York99 wrote:The idea of trying to map an entire scene from the first few lines (or the predestination idea of playing out a scene that's already been mapped in the first few lines), turns the concept of discovery from a gift to a burden. Further, if you're not on the same map as a scene partner who has mapped the scene him- or herself and refuses to understand that you can read his or her map, it can be very frustrating.

I get what you're saying, but I don't think that's what is meant by the quote. I suppose If you read it very literally I can see how you might glean that from it...but, come on, read between the lines a little...I believe that what its saying is more about the notion that "your scene is what it is supposed to be". Not literally that every minute detail of your scene is already mapped out for you, or that after the first few lines you should have already figured out exactly what each and every line/moment of the scene is going to be...(refer to bob's post about dave pasquesi discovering the rest of the show based on his initial choice one moment at a time based on his initial choice)

I think there is an underlying notion that you shouldn't judge the choices made in a scene. To me it seems to speak to the idea that strong commitment up top makes it easy for the rest of the scene to come to you. Make a choice and explore it rather than make a choice and evaluate it.
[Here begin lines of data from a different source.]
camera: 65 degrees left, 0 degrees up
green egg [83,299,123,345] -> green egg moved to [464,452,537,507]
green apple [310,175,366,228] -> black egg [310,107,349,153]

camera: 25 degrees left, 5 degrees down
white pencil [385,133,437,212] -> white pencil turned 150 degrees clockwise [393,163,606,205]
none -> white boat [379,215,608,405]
If you hold on to your initial discovery and filter things through it, the rest of the scene "feels right" or "feels easy" because you aren't judging your choices as good or bad, you're merely committing to and playing out what you decided upon initially...it doesn't mean that you can't change, or make new discoveries, or anything else that implies that you fall into some rigid structure which won't allow you to change course. There is no literal map, or script...its a matter of having confidence that what you are doing is what you are supposed to do so that you aren't spending time and energy second guessing choices when you should be using that to commit to your choices and play them out to the best of your ability.
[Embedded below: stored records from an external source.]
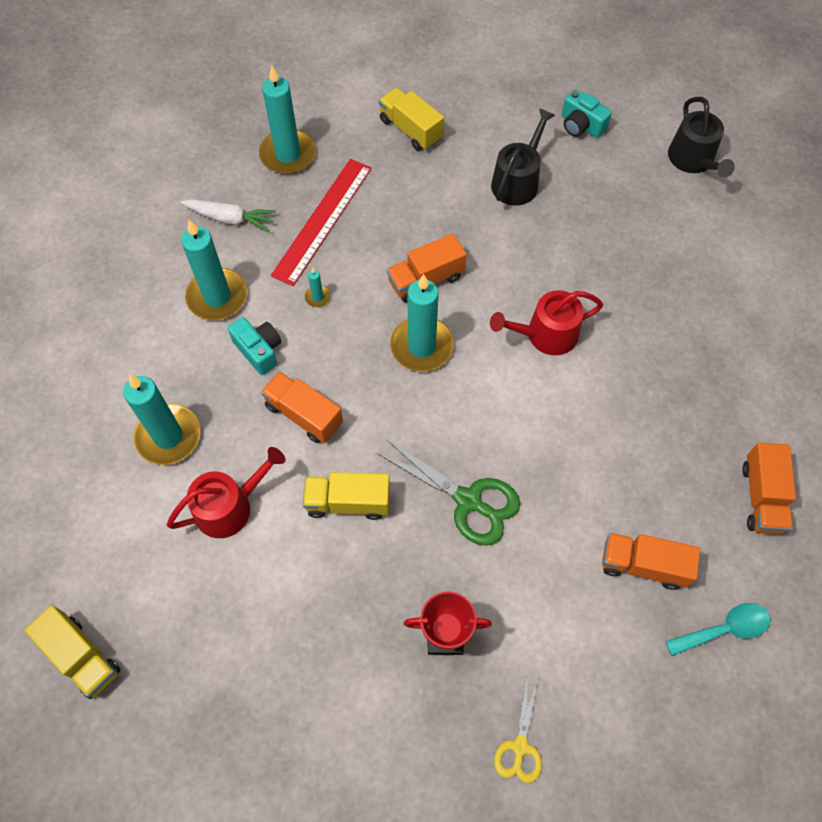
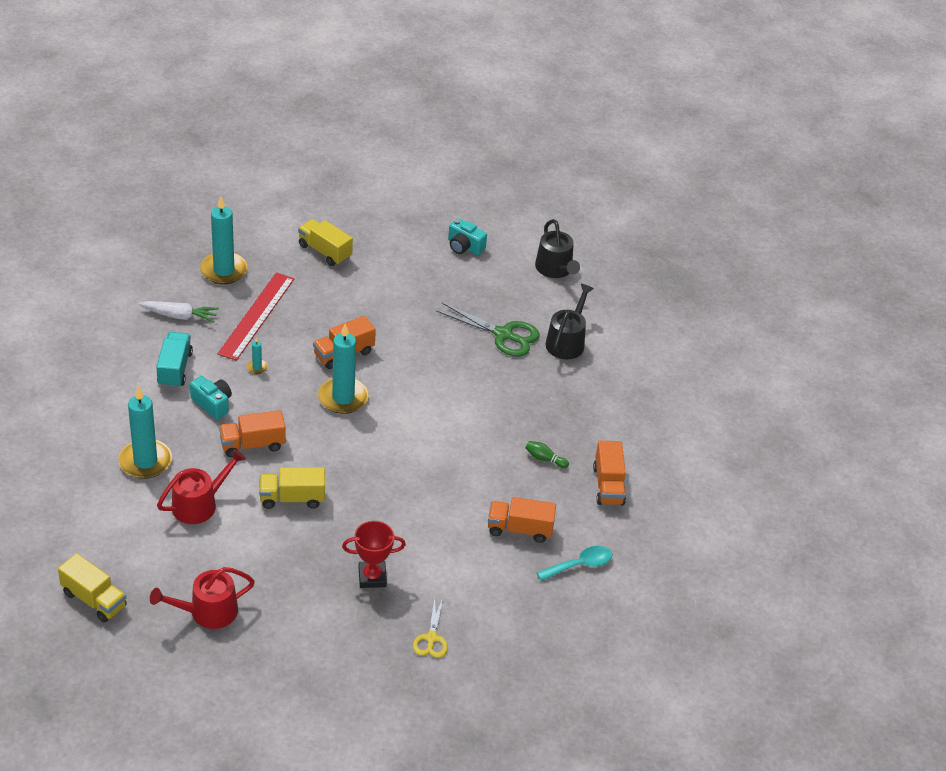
camera: 10 degrees left, 20 degrees down
turquoise candle [181,220,247,320] -> turquoise truck [156,332,193,388]
orange truck [261,371,343,443] -> orange truck turned 45 degrees counterclockwise [219,410,286,457]
green scissors [377,439,520,546] -> green scissors moved to [436,303,540,357]
red watering can [490,290,603,355] -> red watering can moved to [150,567,255,629]
black watering can [491,108,555,206] -> black watering can moved to [546,284,594,359]
none -> green bowling pin [525,441,569,468]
Lamb has said something a few times along the lines of "there's no good or bad, just stronger choices", and I believe that this is proven by a show like TJ and Dave. Bill said something about how it seems almost unfair that they constantly embody hilarious...but really, at the heart of that, I think is not the fact that the actual choices Tj and Dave are making initially are destined to be hilarious as the fact that they're making them hilarious through their commitment to what they gave themselves to start with. I'm willing to bet that they could make most any choice hilarious not because the choices themselves are innately hilarious, but more because the method of play they use to commit to and explore the choices and make them work is one in which they aren't second guessing their initial decisions out of any kind of fear that those choices weren't correct. They make them the right in the way that they go about playing them.